Rumpun-rumpun bambu masih menghias hutan kecil di sisi kiri dan kanan sungai. Seakan tak terjamah perubahan masif di kota tetangga.

Namun, beragam perasaan berkecamuk di hati Arin saat melangkah kembali di kampung halamannya itu, tempat dia menghabiskan masa kecil bersama kedua kakek dan neneknya dulu. Menyusuri tapak demi tapaknya.

Telah lama sekali ia tidak berkunjung ke desa itu, karena merantau ke negeri yang jauh. Dan kini ia kembali. Bukan untuk menetap. Hanya menjenguk. Karena lusa ia harus kembali ke ibu kota, dan meneruskan kehidupan di sana.

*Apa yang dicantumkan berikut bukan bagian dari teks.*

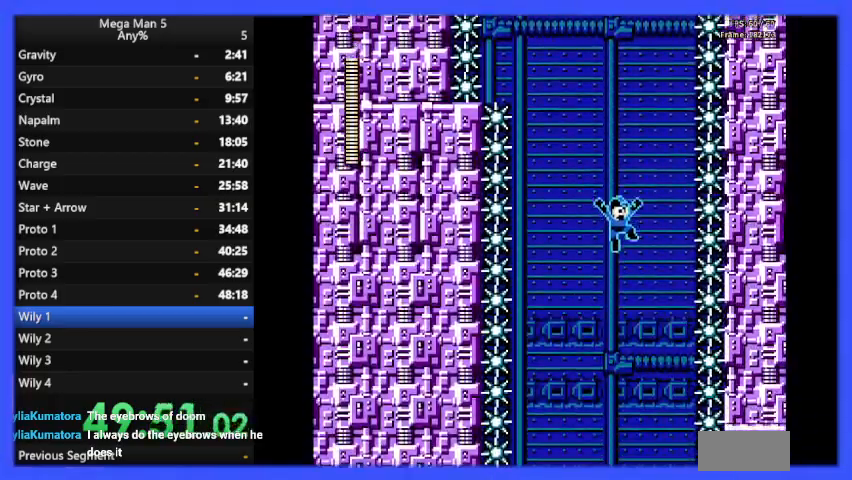
{"buttons": ["B", "DPAD_RIGHT"], "events": [[433, "DPAD_RIGHT", "down"]]}
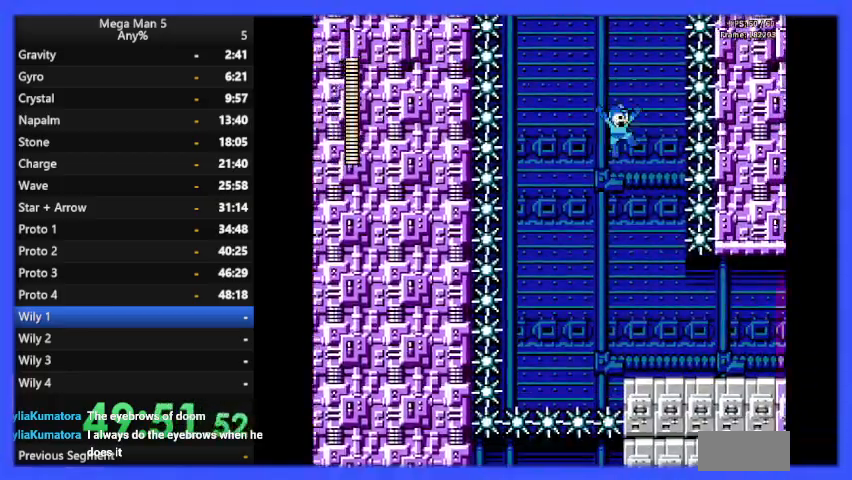
{"buttons": ["B", "DPAD_RIGHT"], "events": []}
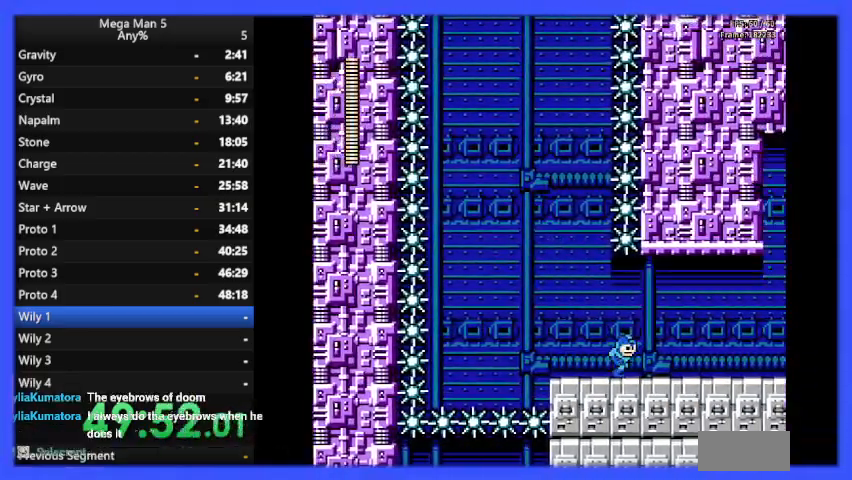
{"buttons": ["B", "DPAD_LEFT"], "events": [[267, "DPAD_RIGHT", "up"], [333, "DPAD_LEFT", "down"]]}
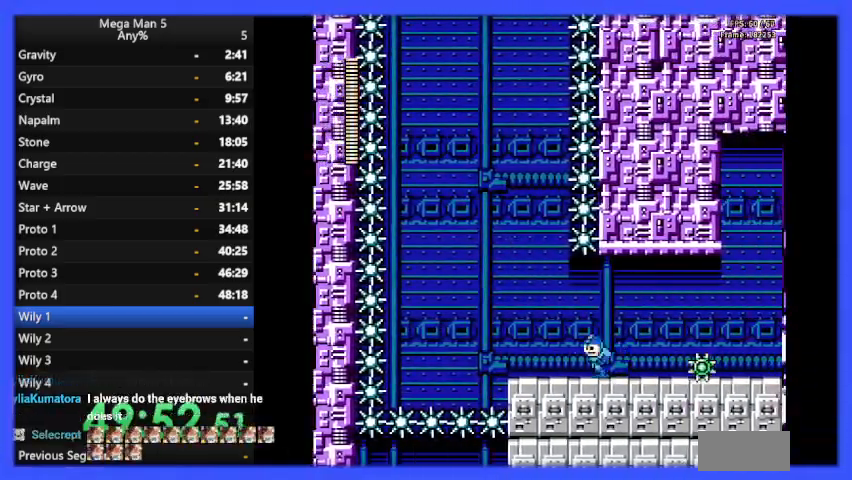
{"buttons": ["B"], "events": [[367, "DPAD_LEFT", "up"]]}
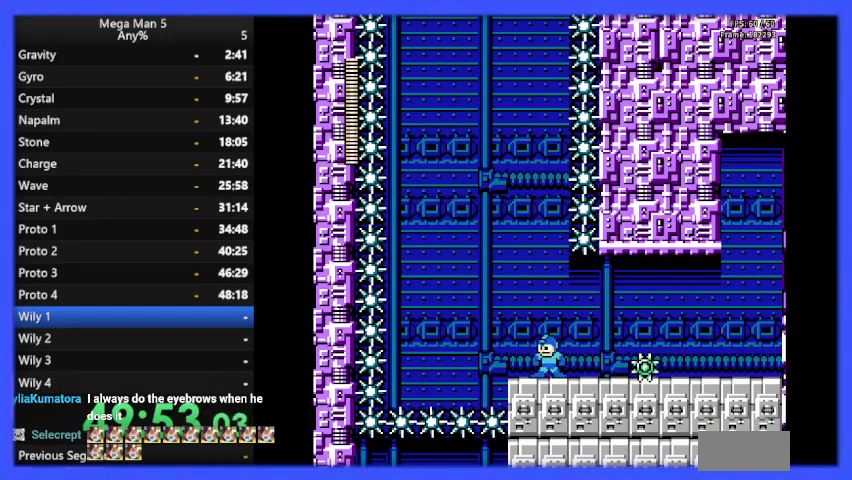
{"buttons": ["B"], "events": [[33, "DPAD_RIGHT", "down"], [100, "DPAD_RIGHT", "up"], [267, "DPAD_LEFT", "down"], [433, "DPAD_LEFT", "up"]]}
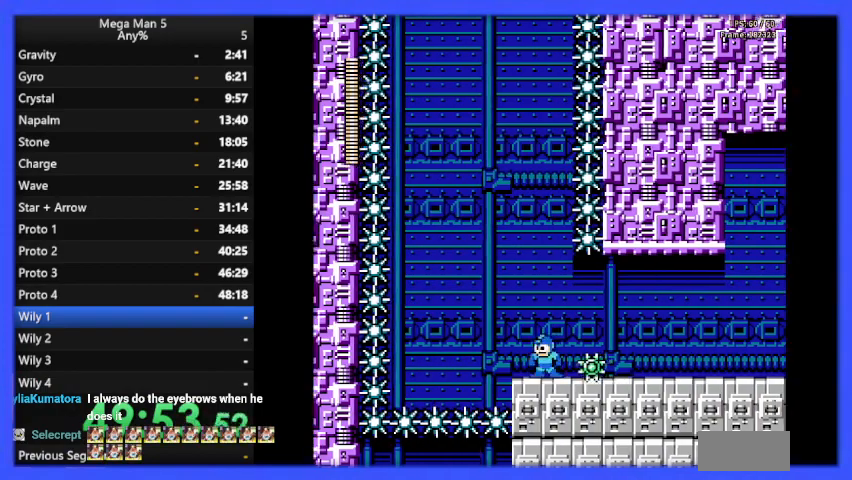
{"buttons": ["A", "B", "DPAD_RIGHT"], "events": [[133, "DPAD_LEFT", "down"], [167, "A", "down"], [267, "DPAD_LEFT", "up"], [400, "DPAD_RIGHT", "down"]]}
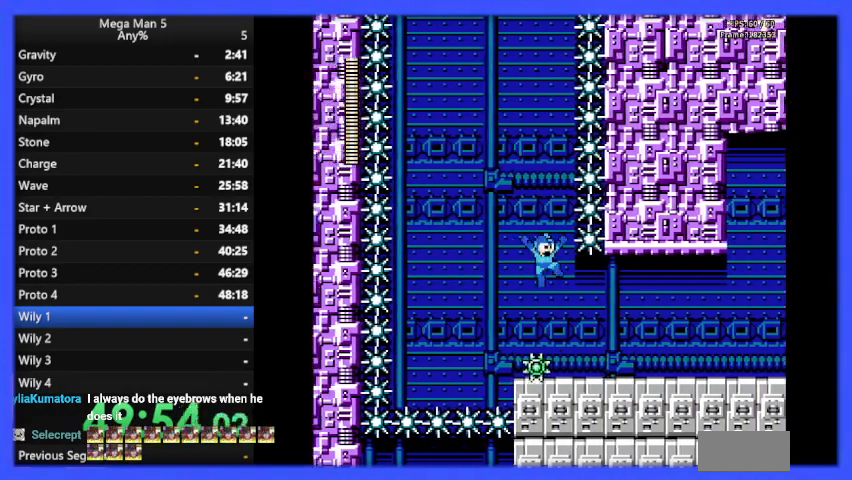
{"buttons": ["B", "DPAD_RIGHT"], "events": [[33, "A", "up"], [33, "DPAD_RIGHT", "up"], [133, "DPAD_RIGHT", "down"]]}
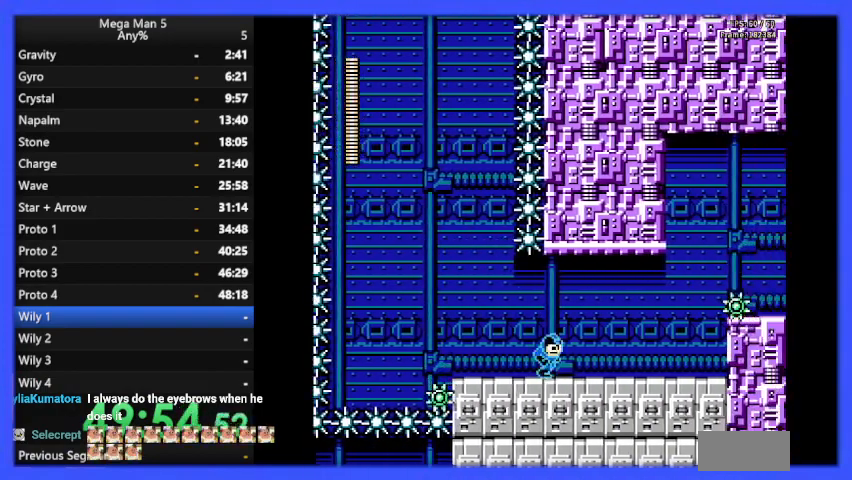
{"buttons": ["B", "DPAD_RIGHT"], "events": [[200, "DPAD_RIGHT", "up"], [433, "DPAD_RIGHT", "down"]]}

Namun, lamunan membawanya kembali ke masa lalu, bersama langit biru, hembusan angin sepoi-sepoi, dedaunan yang gugur, dan suara celoteh anak-anak desa.

“Nirmala dan Oki bermain di pantai. Saat itu air laut sedang pasang surut. Mereka bisa mencari kerang sampai jauh. Tak terasa mereka tiba di dekat sebuah pulau kosong. Nir, kita main ke pulau kosong itu, yuk! Ajak Oki kepada Nirmala. Tidak mau, ah. Sebentar lagi kan air laut pasang naik. Kalau air sudah tinggi, kita tidak bisa kembali. Tolak Nirmala.”

Adalah Lia, seorang anak perempuan berusia 9 tahun, membacakan keras-keras cerita Negeri Dongeng dari Majalah Bobo kepada Apeng, adiknya yang baru menginjak 6 tahun.

Apeng, dengan tubuhnya yang kurus dan layu untuk ukuran anak seusianya, berbinar menatap kakaknya yang asyik membolak-balik halaman Majalah Bobo. 

Kakak beradik itu termasuk pengunjung setia di taman bacaan ala kadarnya yang dibangun di pinggir sawah di sebuah kampung di pinggiran Bandung, Jawa Barat.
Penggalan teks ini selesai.